As a baby Jesus was just like any other baby, completely helpless and dependent on his earthly parents for everything.  Jesus needed feeding, and in those days that meant breast feeding, a very intimate moment between mother and child.  Jesus needed burping, he needed cuddles and kisses and, yes, he needed his dirty, smelly nappies changing.  This is what incarnation means: God becoming like us in every way.

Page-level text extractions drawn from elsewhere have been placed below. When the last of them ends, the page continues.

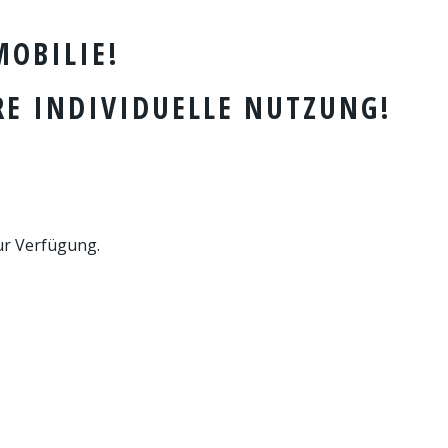
OBILIE!
RE INDIVIDUELLE NUTZUNG!
ur Verfügung.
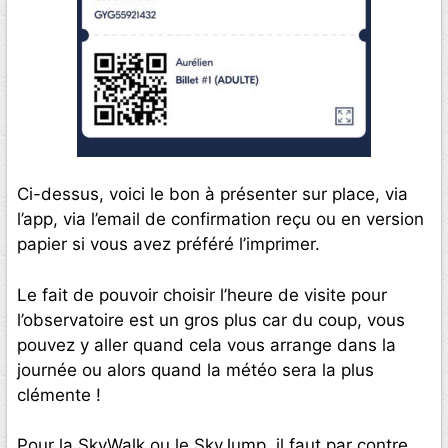
Ci-dessus, voici le bon à présenter sur place, via
l’app, via l’email de confirmation reçu ou en version
papier si vous avez préféré l’imprimer.
Le fait de pouvoir choisir l’heure de visite pour
l’observatoire est un gros plus car du coup, vous
pouvez y aller quand cela vous arrange dans la
journée ou alors quand la météo sera la plus
clémente !
Pour la SkyWalk ou le SkyJump, il faut par contre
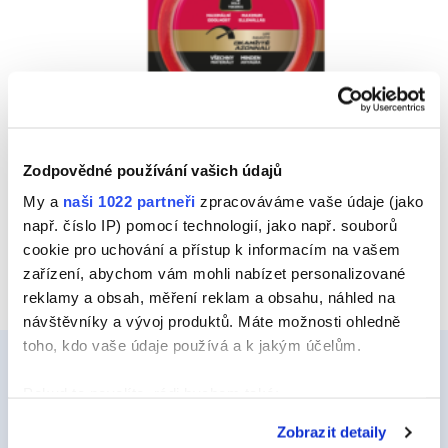
MONTÁŽNÍ PÁSKY
Zodpovědné používání vašich údajů
My a
naši 1022 partneři
zpracováváme vaše údaje (jako
Náhled
např. číslo IP) pomocí technologií, jako např. souborů
cookie pro uchování a přístup k informacím na vašem
zařízení, abychom vám mohli nabízet personalizované
reklamy a obsah, měření reklam a obsahu, náhled na
návštěvníky a vývoj produktů. Máte možnosti ohledně
toho, kdo vaše údaje používá a k jakým účelům.
Pokud to povolíte, rádi bychom také:
Ceys
Shromažďovali informace o vaší geografické
Zobrazit detaily
poloze, které mohou být přesné na několik metrů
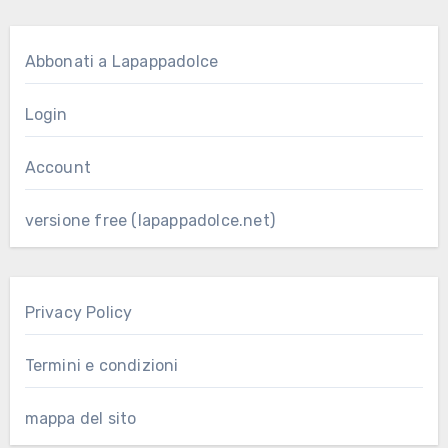
Abbonati a Lapappadolce
Login
Account
versione free (lapappadolce.net)
Privacy Policy
Termini e condizioni
mappa del sito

When we really think about what happened in Jesus, that the eternal Word of God became fully human as well as fully divine, then we begin to appreciate the humility of our God in becoming a helpless baby.

When we think about the babe of Bethlehem we cannot do so without the shadow of the cross intruding.  God, in Jesus, was not born just to die: he was born to show us what a fully lived, loving, self-giving human life really looks like.  He was born to show us what God us truly like and to teach us the truth about real love.

But it was also Jesus destiny to die on a Roman cross and then to rise from the dead so that we can be sure our sins are forgiven and have eternal life.

All this God did for us!

I used to be uncomfortable with any mention of the Crucifixion at Christmas, because to me it spoilt what I had always been taught was a time of great peace and joy:  but we celebrate Christmas only because of the cross and resurrection and they do indeed belong together.  God’s saving work began in Bethlehem, but it finished on the Calvary cross.


Just a few reflections on a few lines in a few of our many carols.  It’s interesting where God, by the Holy Spirit, can lead our thoughts when we think about the meaning of some carol words.

If you have some time this Christmas you might like to spend time thinking about the meaning of the words in some of our carols, about what they tell us about God and just how much God loves us.

I’ll leave you with one or two suggestions to get you started:


“Enter then, O Christ most holy; make a Christmas in my heart”. Cradled in a Manger Meanly

“What can I give him, poor as I am?”  In the Bleak Midwinter

“Love came down at Christmas, love all lovely, love divine”. Love Came Down at Christmas

“cast out our sin and enter in; be born in us today”. O Little Town of Bethlehem


I finish with some words from yet another carol:

Jesus is the heart of Christmas,

  give the Lord his rightful place!

  Jesus is the heart of Christmas

  welcome him with love and praise.

May I take this opportunity to pray that you have happy and blessed Christmas and New Year.